Mainstreaming critical thinking in Travel & Tourism will lead to a downstream ripple effect on commercial travel trade events. There, such issues have been swept under the carpet as being too political or not relevant to the main purpose, viz., to promote business. But business can only operate safely and profitably in a secure and stable operating environment. By defining “sustainability” only in the context of the natural environment, corporate leaders have done a huge disservice to their customers, clients, employees and shareholders.

University tourism departments, too, can broaden and deepen their curricula. They have historically been accused of not producing “qualified” personnel. But “qualified” to do what? In Dangerous Times, “qualifications” go well beyond the technicalities of running a hotel or convention centre. They are rendered useless if the neighbourhood is on fire. Critical thinking allows students of tourism to work not on fire-fighting but fire-prevention and acquire skills well beyond bean-counting. Academics, too, benefit from the knowledge exchange from around the world and across multiple disciplines which can then be correlated to their own local areas.

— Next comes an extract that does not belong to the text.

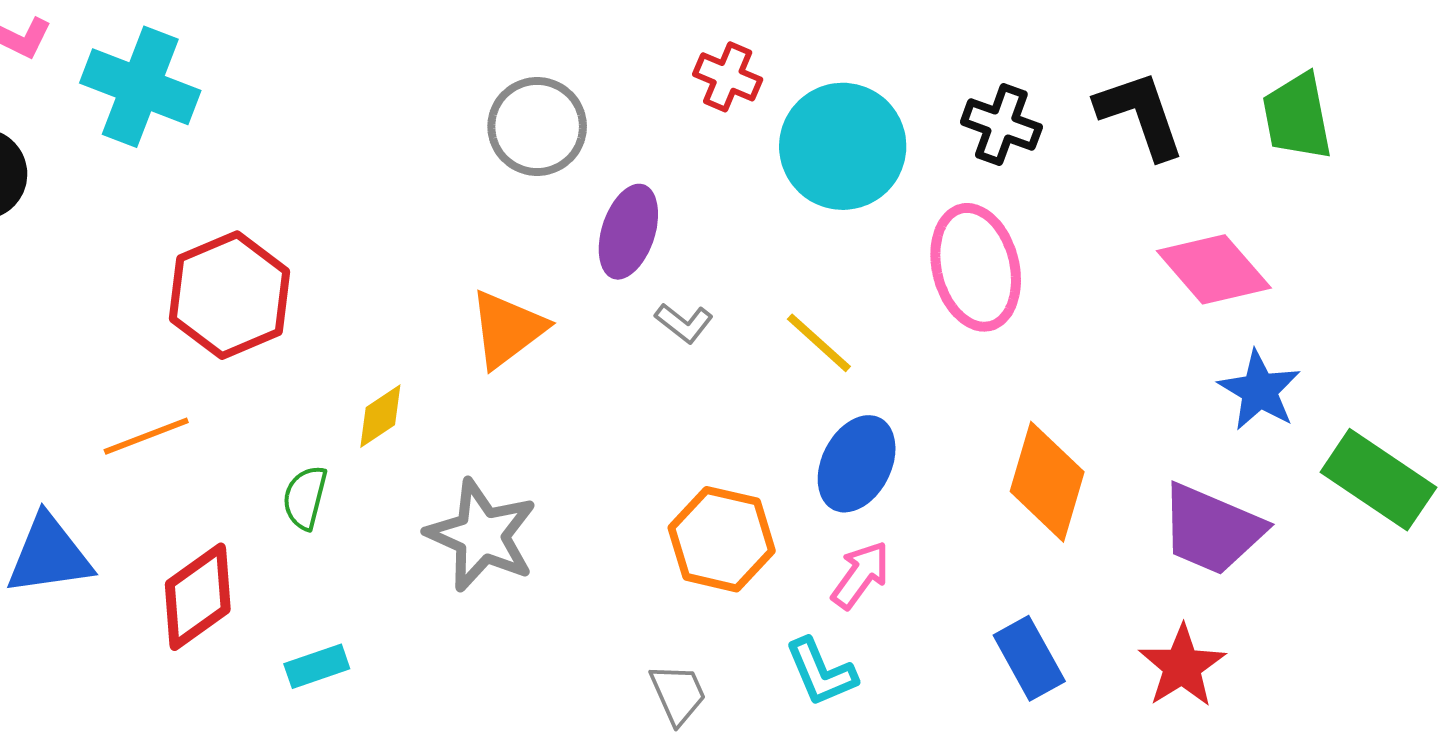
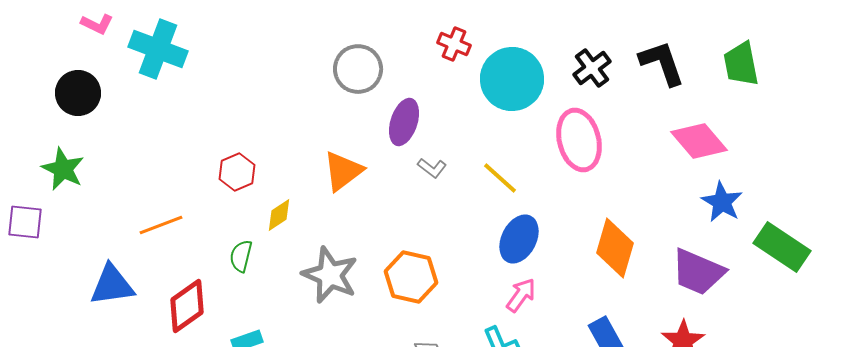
black cross: (1001, 124) -> (592, 68), turned 33
red hexagon: (230, 295) -> (237, 172), moved, size x0.6
orange hexagon: (722, 539) -> (411, 277), moved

If they wish to right the wrongs of pre-Covid tourism era, decision-makers, investors, designers and planners in both the public and private sectors need to stop over-listening to the usual gang of “futurists, visionaries and thought-leaders” and start involving critical thinkers right across the value chain. Breaking out of the usual comfort zones and exploring alternative perspectives is like going to a doctor for a second opinion. It can prove to be a life-saver.